Problem requirements: Return all the entries word for word, minus the pictures.

Recorded data:
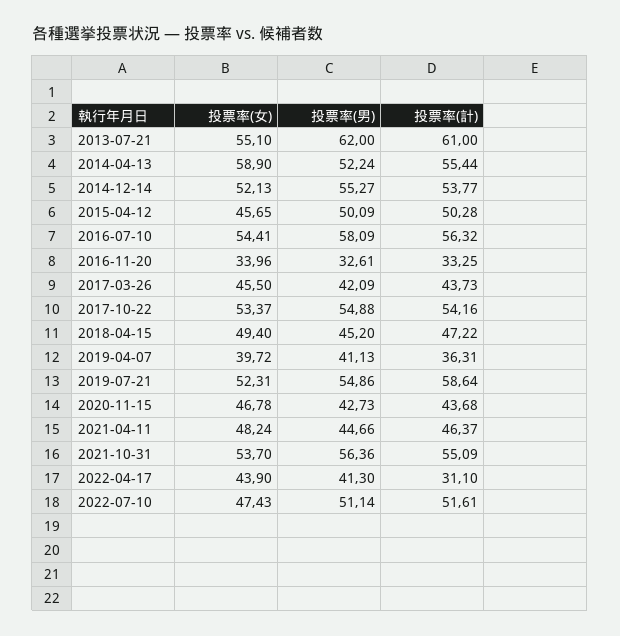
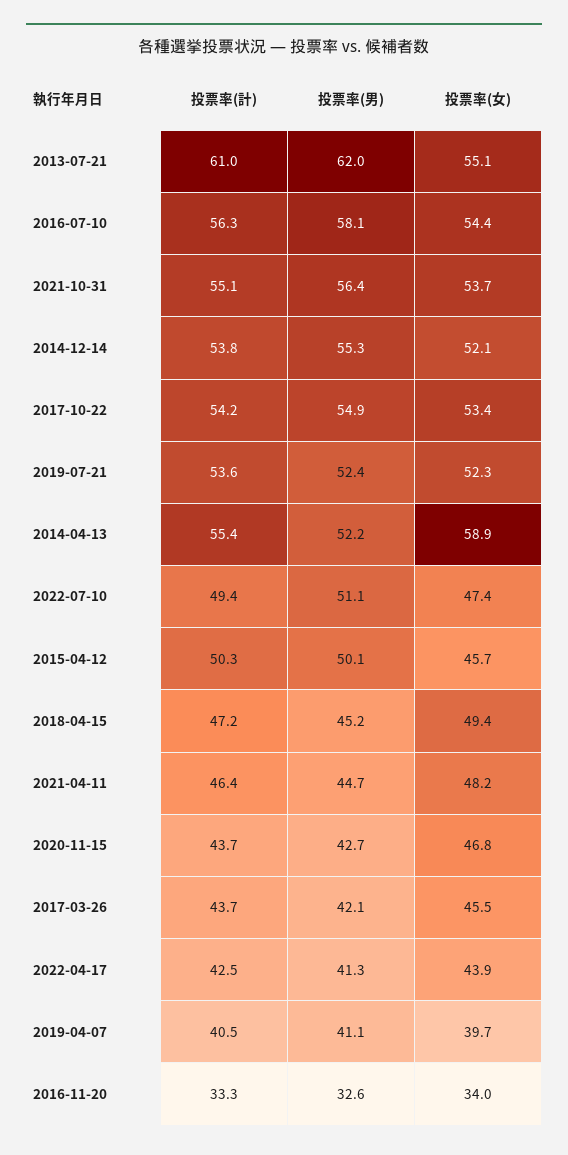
  {
    "投票率(女)": {
      "2013-07-21": 55.1,
      "2014-04-13": 58.9,
      "2014-12-14": 52.13,
      "2015-04-12": 45.65,
      "2016-07-10": 54.41,
      "2016-11-20": 33.96,
      "2017-03-26": 45.5,
      "2017-10-22": 53.37,
      "2018-04-15": 49.4,
      "2019-04-07": 39.72,
      "2019-07-21": 52.31,
      "2020-11-15": 46.78,
      "2021-04-11": 48.24,
      "2021-10-31": 53.7,
      "2022-04-17": 43.9,
      "2022-07-10": 47.43
    },
    "投票率(男)": {
      "2013-07-21": 62,
      "2014-04-13": 52.24,
      "2014-12-14": 55.27,
      "2015-04-12": 50.09,
      "2016-07-10": 58.09,
      "2016-11-20": 32.61,
      "2017-03-26": 42.09,
      "2017-10-22": 54.88,
      "2018-04-15": 45.2,
      "2019-04-07": 41.13,
-     "2019-07-21": 54.86,
+     "2019-07-21": 52.4,
      "2020-11-15": 42.73,
      "2021-04-11": 44.66,
      "2021-10-31": 56.36,
      "2022-04-17": 41.3,
      "2022-07-10": 51.14
    },
    "投票率(計)": {
      "2013-07-21": 61,
      "2014-04-13": 55.44,
      "2014-12-14": 53.77,
      "2015-04-12": 50.28,
      "2016-07-10": 56.32,
      "2016-11-20": 33.25,
      "2017-03-26": 43.73,
      "2017-10-22": 54.16,
      "2018-04-15": 47.22,
-     "2019-04-07": 36.31,
+     "2019-04-07": 40.5,
-     "2019-07-21": 58.64,
+     "2019-07-21": 53.6,
      "2020-11-15": 43.68,
      "2021-04-11": 46.37,
      "2021-10-31": 55.09,
-     "2022-04-17": 31.1,
+     "2022-04-17": 42.5,
-     "2022-07-10": 51.61
+     "2022-07-10": 49.4
    }
  }

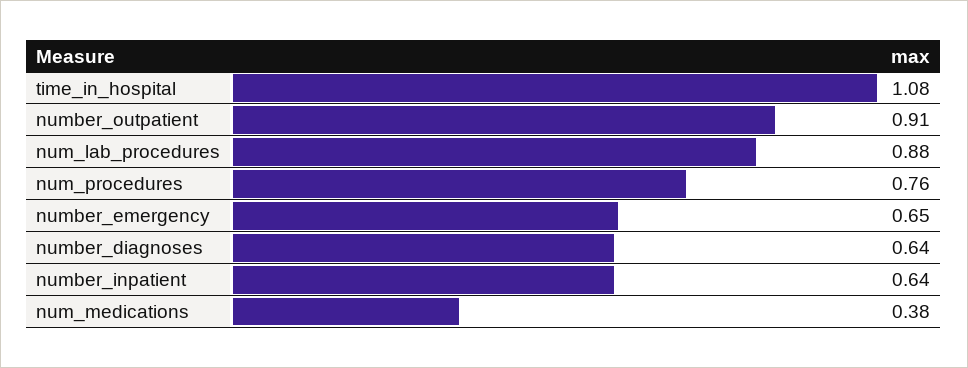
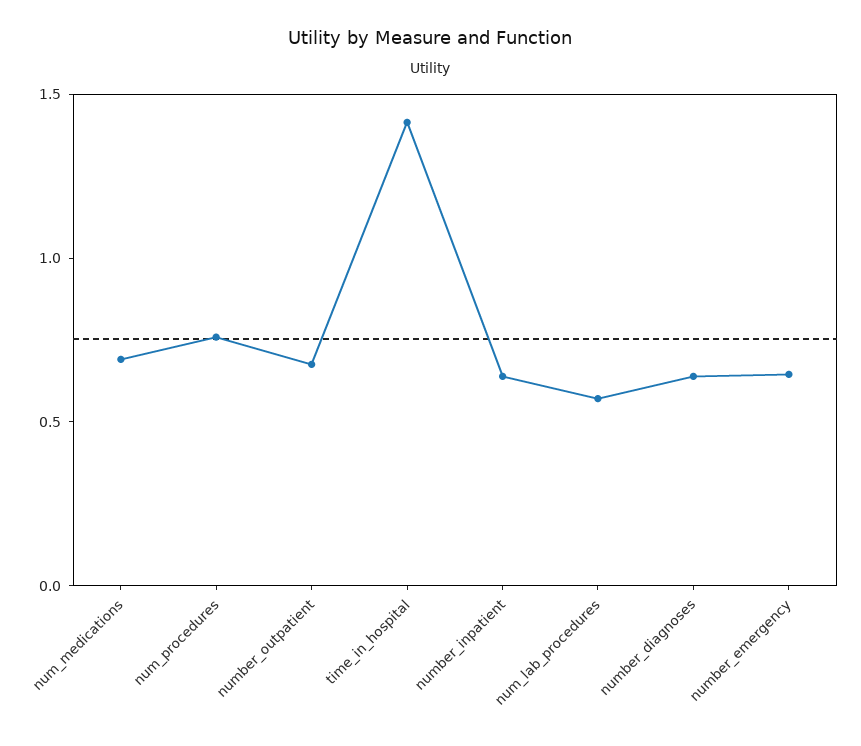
  {
-   "time_in_hospital": 1.08,
+   "time_in_hospital": 1.4,
-   "number_outpatient": 0.91,
+   "number_outpatient": 0.7,
-   "num_lab_procedures": 0.88,
+   "num_lab_procedures": 0.6,
    "num_procedures": 0.76,
    "number_emergency": 0.65,
    "number_diagnoses": 0.64,
    "number_inpatient": 0.64,
-   "num_medications": 0.38
+   "num_medications": 0.7
  }

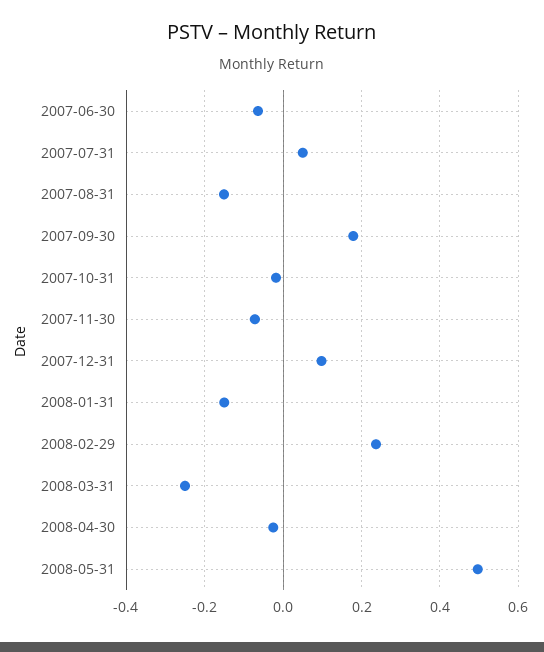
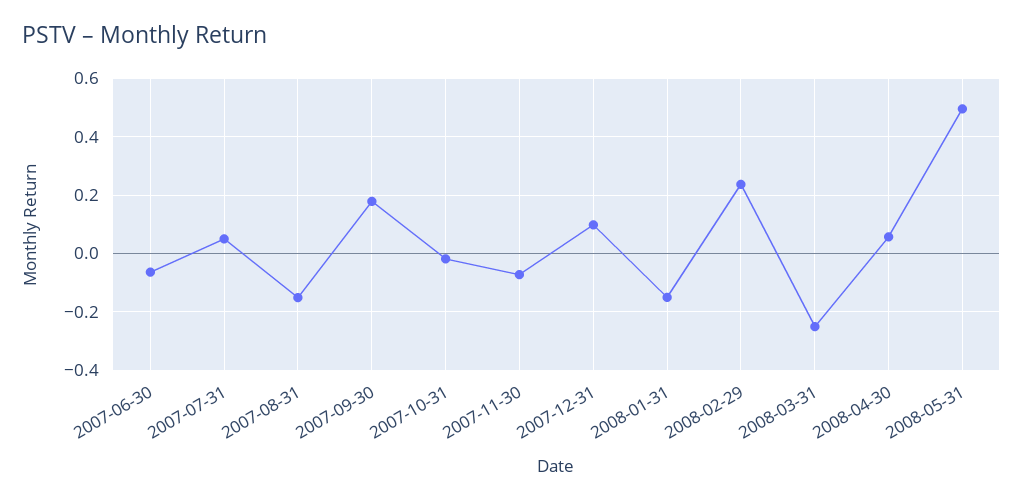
  {
    "2007-06-30": -0.06,
    "2007-07-31": 0.06,
    "2007-08-31": -0.16,
    "2007-09-30": 0.18,
    "2007-10-31": -0.02,
    "2007-11-30": -0.08,
    "2007-12-31": 0.1,
    "2008-01-31": -0.16,
    "2008-02-29": 0.24,
    "2008-03-31": -0.26,
-   "2008-04-30": -0.02,
+   "2008-04-30": 0.05,
    "2008-05-31": 0.5
  }

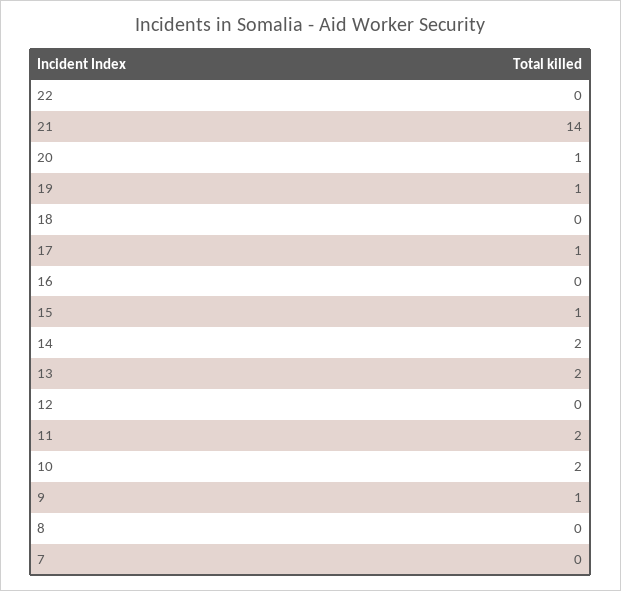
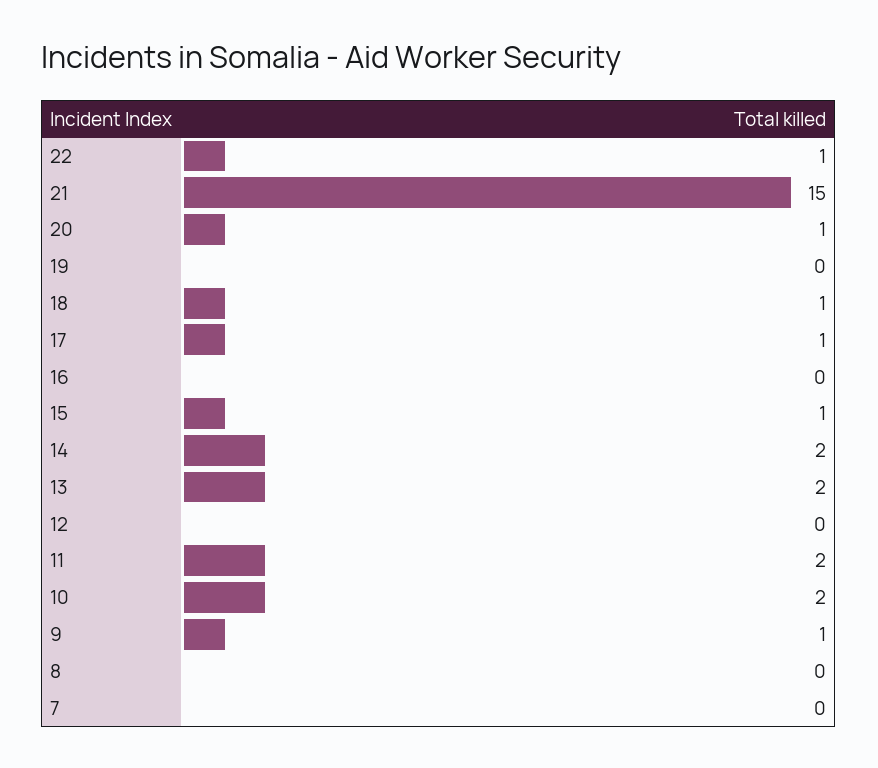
  {
-   "22": 0,
+   "22": 1,
-   "21": 14,
+   "21": 15,
    "20": 1,
-   "19": 1,
+   "19": 0,
-   "18": 0,
+   "18": 1,
    "17": 1,
    "16": 0,
    "15": 1,
    "14": 2,
    "13": 2,
    "12": 0,
    "11": 2,
    "10": 2,
    "9": 1,
    "8": 0,
    "7": 0
  }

Response to this task:
  {
    "投票率(女)": {
      "2013-07-21": 55.1,
      "2014-04-13": 58.9,
      "2014-12-14": 52.13,
      "2015-04-12": 45.65,
      "2016-07-10": 54.41,
      "2016-11-20": 33.96,
      "2017-03-26": 45.5,
      "2017-10-22": 53.37,
      "2018-04-15": 49.4,
      "2019-04-07": 39.72,
      "2019-07-21": 52.31,
      "2020-11-15": 46.78,
      "2021-04-11": 48.24,
      "2021-10-31": 53.7,
      "2022-04-17": 43.9,
      "2022-07-10": 47.43
    },
    "投票率(男)": {
      "2013-07-21": 62,
      "2014-04-13": 52.24,
      "2014-12-14": 55.27,
      "2015-04-12": 50.09,
      "2016-07-10": 58.09,
      "2016-11-20": 32.61,
      "2017-03-26": 42.09,
      "2017-10-22": 54.88,
      "2018-04-15": 45.2,
      "2019-04-07": 41.13,
-     "2019-07-21": 54.86,
+     "2019-07-21": 52.4,
      "2020-11-15": 42.73,
      "2021-04-11": 44.66,
      "2021-10-31": 56.36,
      "2022-04-17": 41.3,
      "2022-07-10": 51.14
    },
    "投票率(計)": {
      "2013-07-21": 61,
      "2014-04-13": 55.44,
      "2014-12-14": 53.77,
      "2015-04-12": 50.28,
      "2016-07-10": 56.32,
      "2016-11-20": 33.25,
      "2017-03-26": 43.73,
      "2017-10-22": 54.16,
      "2018-04-15": 47.22,
-     "2019-04-07": 36.31,
+     "2019-04-07": 40.5,
-     "2019-07-21": 58.64,
+     "2019-07-21": 53.6,
      "2020-11-15": 43.68,
      "2021-04-11": 46.37,
      "2021-10-31": 55.09,
-     "2022-04-17": 31.1,
+     "2022-04-17": 42.5,
-     "2022-07-10": 51.61
+     "2022-07-10": 49.4
    }
  }

  {
-   "time_in_hospital": 1.08,
+   "time_in_hospital": 1.4,
-   "number_outpatient": 0.91,
+   "number_outpatient": 0.7,
-   "num_lab_procedures": 0.88,
+   "num_lab_procedures": 0.6,
    "num_procedures": 0.76,
    "number_emergency": 0.65,
    "number_diagnoses": 0.64,
    "number_inpatient": 0.64,
-   "num_medications": 0.38
+   "num_medications": 0.7
  }

  {
    "2007-06-30": -0.06,
    "2007-07-31": 0.06,
    "2007-08-31": -0.16,
    "2007-09-30": 0.18,
    "2007-10-31": -0.02,
    "2007-11-30": -0.08,
    "2007-12-31": 0.1,
    "2008-01-31": -0.16,
    "2008-02-29": 0.24,
    "2008-03-31": -0.26,
-   "2008-04-30": -0.02,
+   "2008-04-30": 0.05,
    "2008-05-31": 0.5
  }

  {
-   "22": 0,
+   "22": 1,
-   "21": 14,
+   "21": 15,
    "20": 1,
-   "19": 1,
+   "19": 0,
-   "18": 0,
+   "18": 1,
    "17": 1,
    "16": 0,
    "15": 1,
    "14": 2,
    "13": 2,
    "12": 0,
    "11": 2,
    "10": 2,
    "9": 1,
    "8": 0,
    "7": 0
  }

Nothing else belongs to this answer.